Dad and I made a spreadsheet of people he knew, and I was surprised at how considerate and thoughtful my dad’s list was. He and I had been at political odds before the trip, but I couldn’t help but notice that he made time to visit a friend who was shut-in and to check in with other folks he knew, politely. To a person, each of the people we visited took the time to describe my dad the way that I knew him – “honest,” “hardworking,” “on the move.”
He was a good guy and they liked him.
I’m also not sure my dad truly understood how well-liked he was back in Stuart. He was so busy working his way up the ladder – he started as a plumber’s apprentice but took his tests ahead of schedule because of his proficiency. A friend’s dad was a local plumber who helped him get started even in the earliest days. There are no self-made men, but dad tried his best to make the most out of the advantages he was given, especially after leaving the Air Force.
Within a few years Dad had built a thriving plumbing construction and service business – White Plumbing, Inc. – that he would run through the ’80s and ’90s.
This was the world I was born into, and this was my dad as I knew him. It is probably how I will picture him for the rest of my life. I can remember him in the Members Only jacket with the giant camcorder and he sure seemed cool to me.

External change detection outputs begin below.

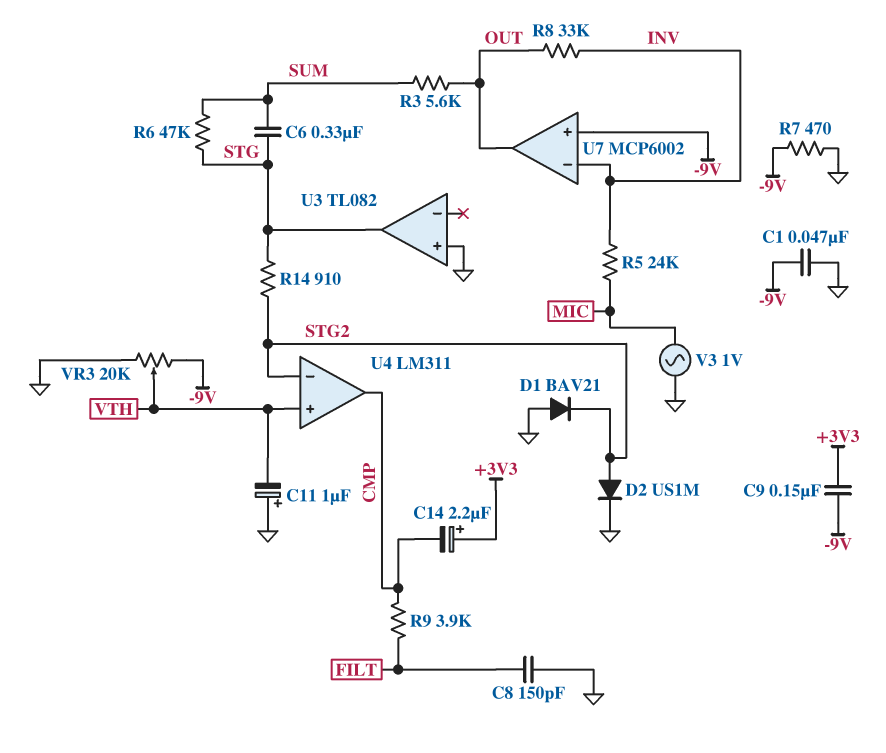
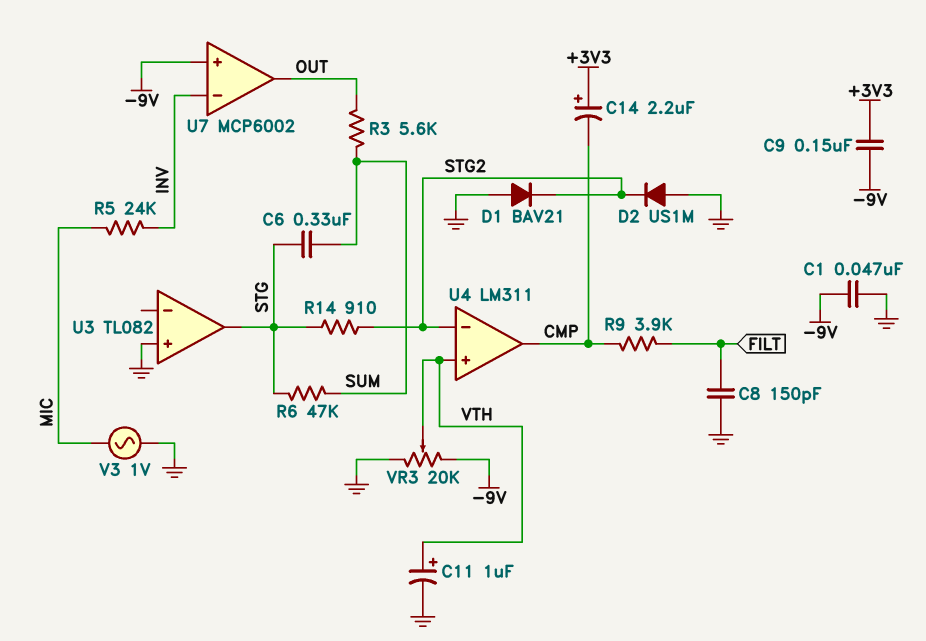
C11: 1uF (plus GND, minus VTH) -> 1uF (plus VTH, minus GND)
D2: diode US1M (A STG2, K GND) -> diode US1M (A GND, K STG2)
R7: 470 (-9V, GND) -> none
R8: 33k (INV, OUT) -> none

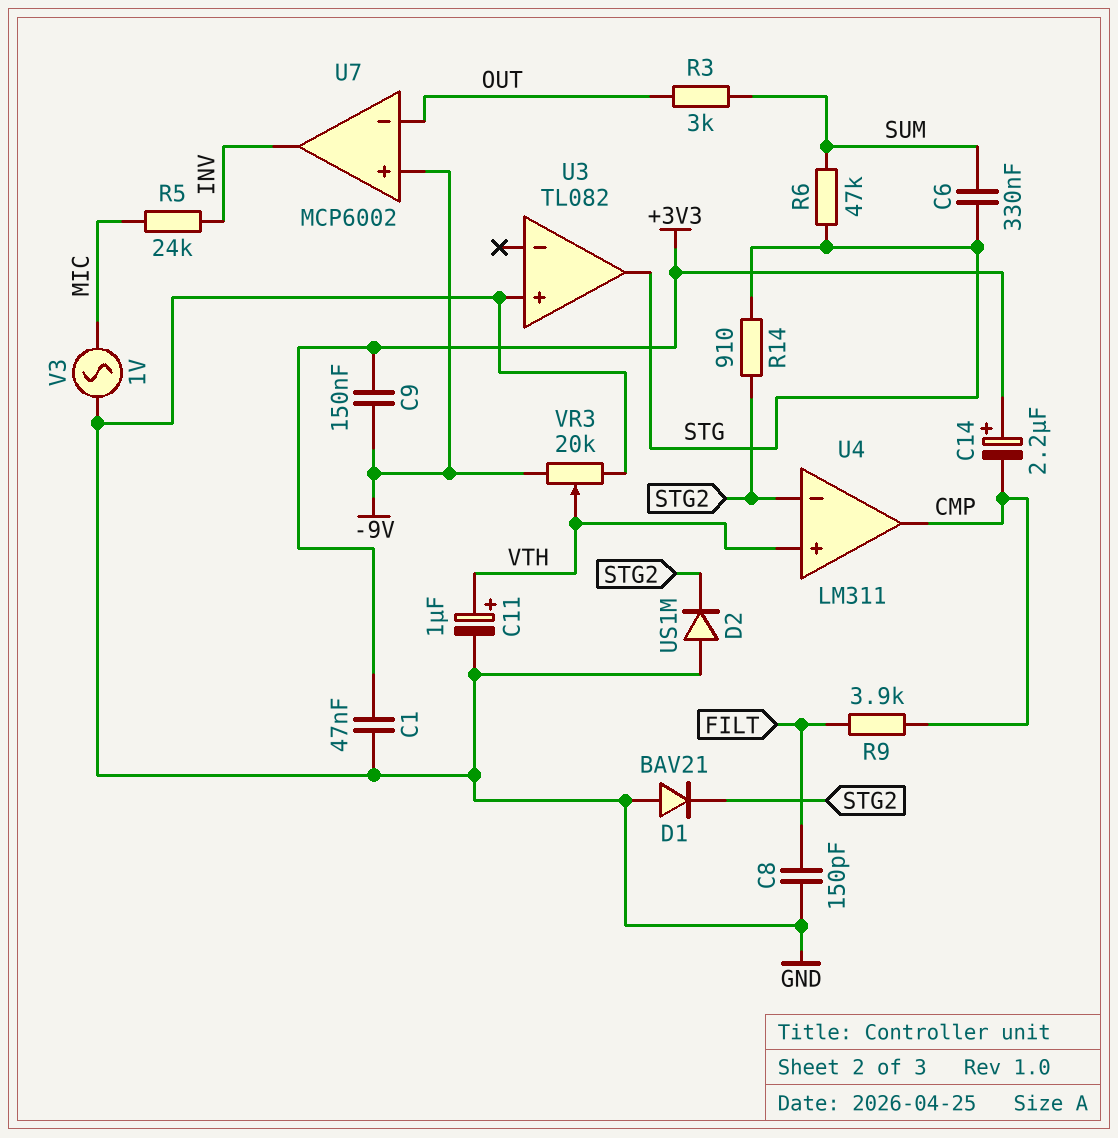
C1: 47nF (-9V, GND) -> 47nF (+3V3, GND)
R3: 5.6k (OUT, SUM) -> 3k (OUT, SUM)
U7 pin in-: INV -> OUT
U7 pin out: OUT -> INV

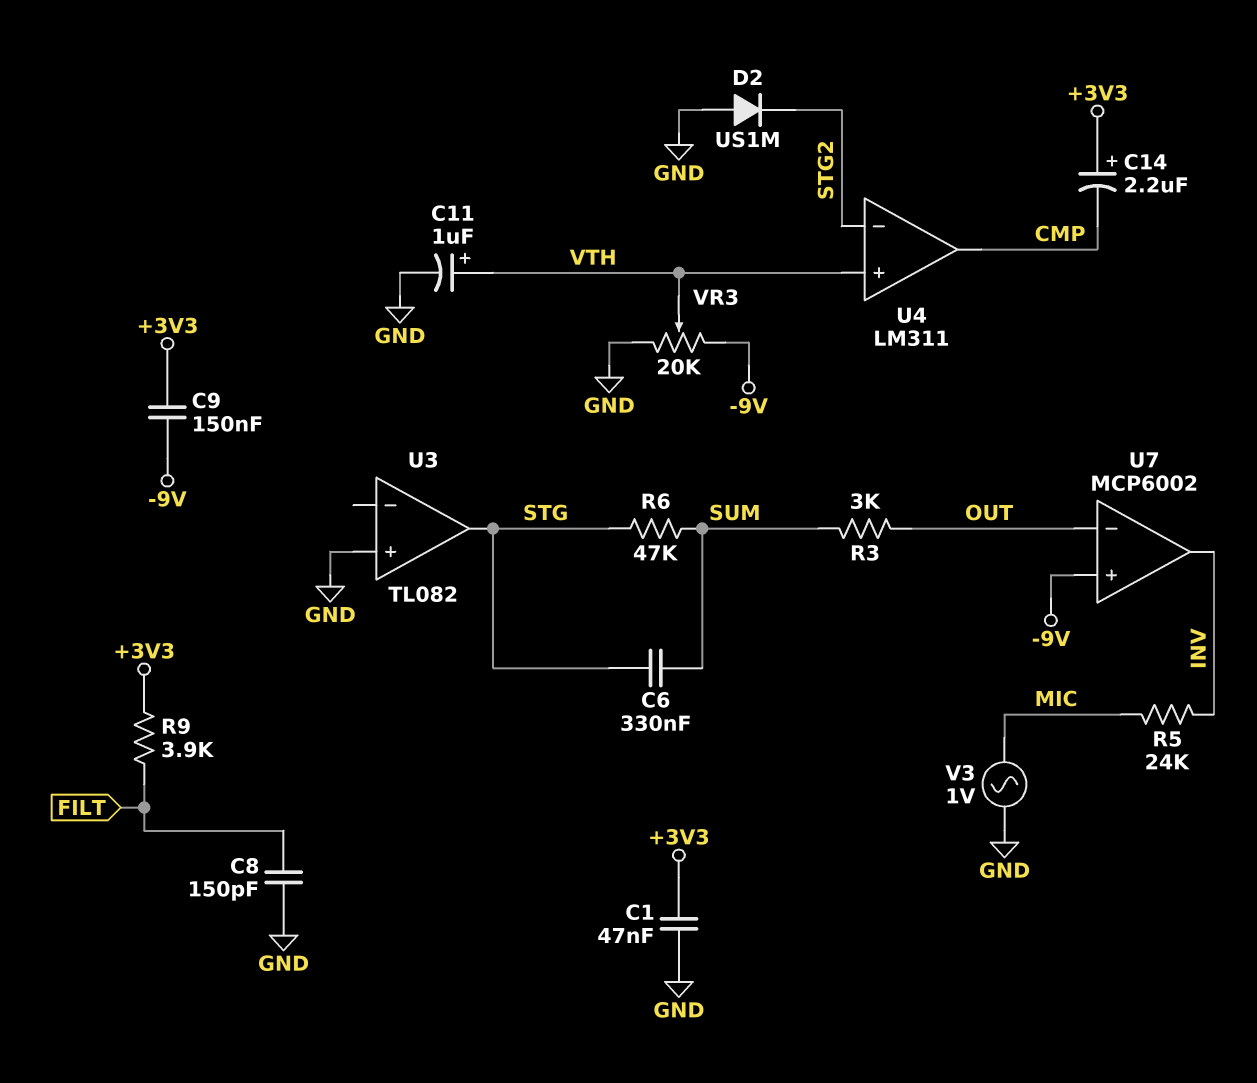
D1: diode BAV21 (A GND, K STG2) -> none
R9: 3.9k (CMP, FILT) -> 3.9k (+3V3, FILT)
R14: 910 (STG, STG2) -> none

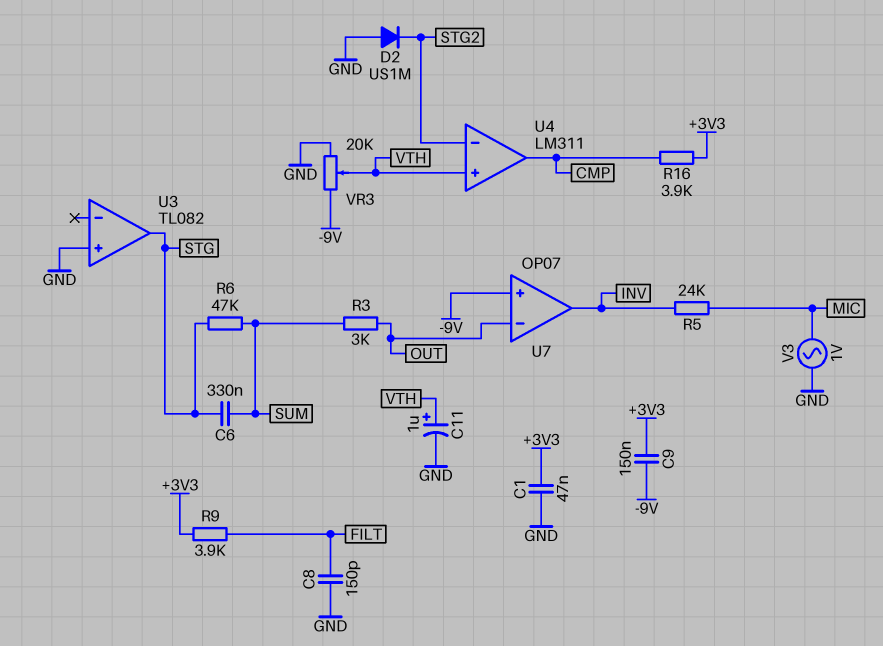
C14: 2.2uF (plus +3V3, minus CMP) -> none
R16: none -> 3.9k (+3V3, CMP)
U7: MCP6002 -> OP07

Looking back, I’m not sure my dad truly understood how much I loved him. He had grown up with a big family, but also with a lot of tough love. He wanted to be more than a plumber. He said again and again “I don’t want to be an old plumber.”
He wanted to be more than college material. He wanted to do the right thing.

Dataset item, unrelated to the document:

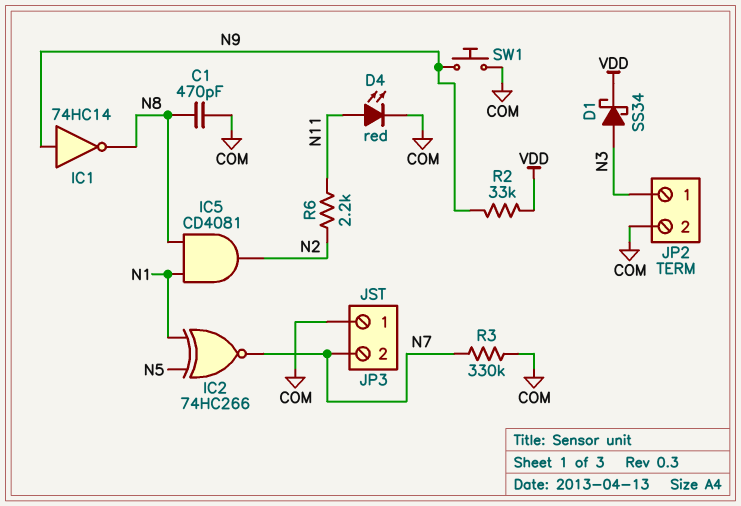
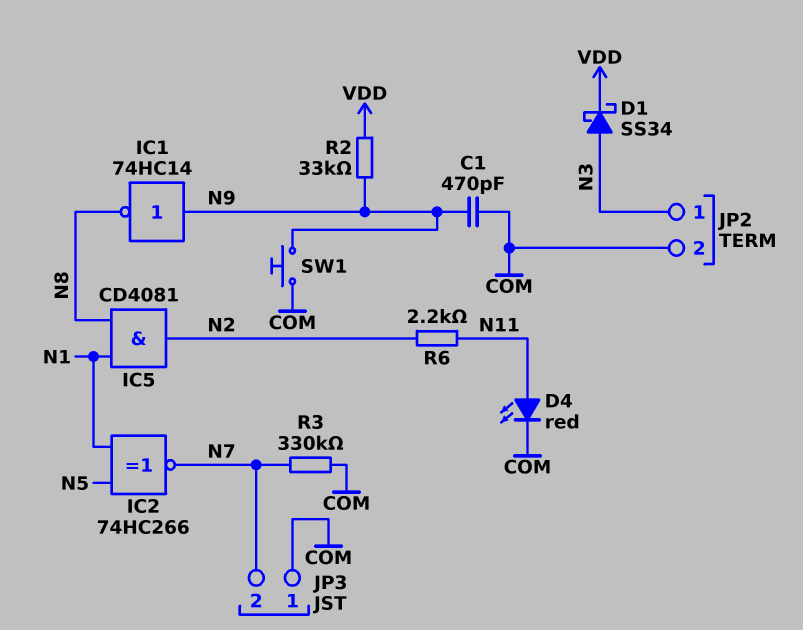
C1: 470pF (COM, N8) -> 470pF (COM, N9)

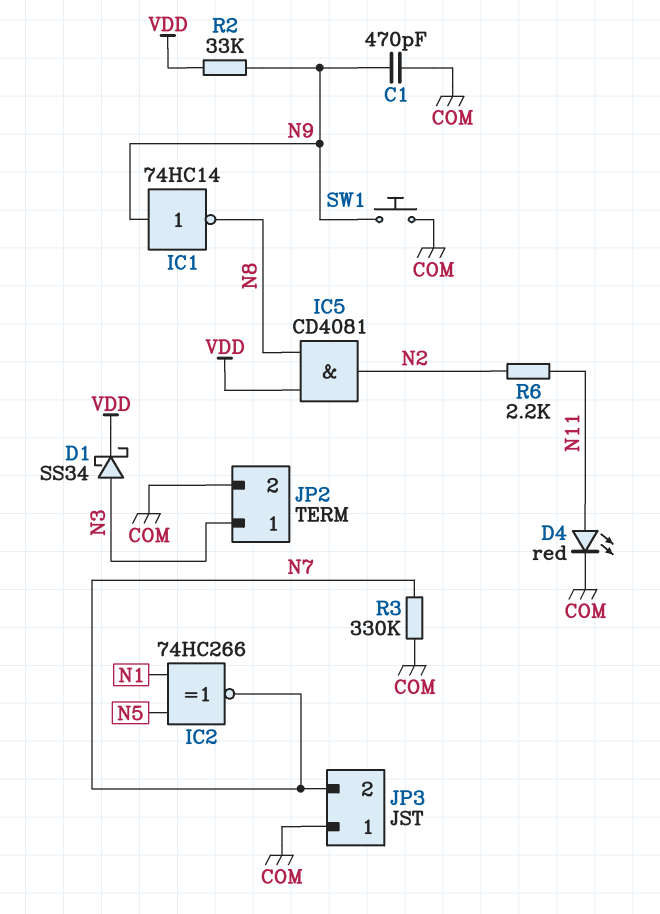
IC5: AND CD4081 (in N1, in N8, out N2) -> AND CD4081 (in N8, in VDD, out N2)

A few years ago, I asked my dad what a lifetime of caring for animals taught him. He answered me a few days later – he said it was responsibility. Animals, he said, don’t care how you feel. They need to be fed. My dad was almost wholly concerned with these responsibilities: He kept us fed and then some. I was a spoiled child, and it was thanks to the hard work of my dad’s hands. And he worried about it. Maybe too much.

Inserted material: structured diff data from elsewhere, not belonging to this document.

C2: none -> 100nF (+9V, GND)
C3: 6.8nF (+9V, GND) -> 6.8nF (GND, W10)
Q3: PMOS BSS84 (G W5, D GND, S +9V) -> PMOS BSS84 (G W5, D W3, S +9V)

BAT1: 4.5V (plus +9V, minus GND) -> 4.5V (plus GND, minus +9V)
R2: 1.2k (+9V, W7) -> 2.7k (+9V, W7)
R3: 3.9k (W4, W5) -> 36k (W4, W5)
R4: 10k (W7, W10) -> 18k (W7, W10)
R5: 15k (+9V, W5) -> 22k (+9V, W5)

I’ve already written about our move to Texas, where Dad bought a ranch to retire from the plumbing business. These were bad times and the family split when my parents divorced. I went with Mom, and I don’t know much about my dad’s life during those years except that he wasn’t doing great and that he missed us.
But during that time my dad did one thing that stuck with me. He took me bowling. He listened. He even apologized. He did his best. He showed up. Responsibility. He remarried – to Patti, who is kind and supportive – and has lived a happy life in Henderson, working.
The years between here and there were filled with … accidents. A horse fell on my dad. He broke a collarbone. There were others. Dad, that man on the move, never really slowed down. He had no choice but to slow down. Then a few years ago he had a stroke. Now he had to really slow down.
Oh, except for one thing: Dad picked up the guitar again. And he became very good at it, taking regular lessons from my high school guitar instructor. He even started a Christian country band that plays across the South. He’s surpassed my guitar skills.
And then one day I found myself in a bad place. Dad never flinched as he got on a plane to come see me. We spent the week after I got out going over family photos and putting out mulch. We even told each other “I love you.”
Happy Birthday, Dad. I love you. Thanks for showing up.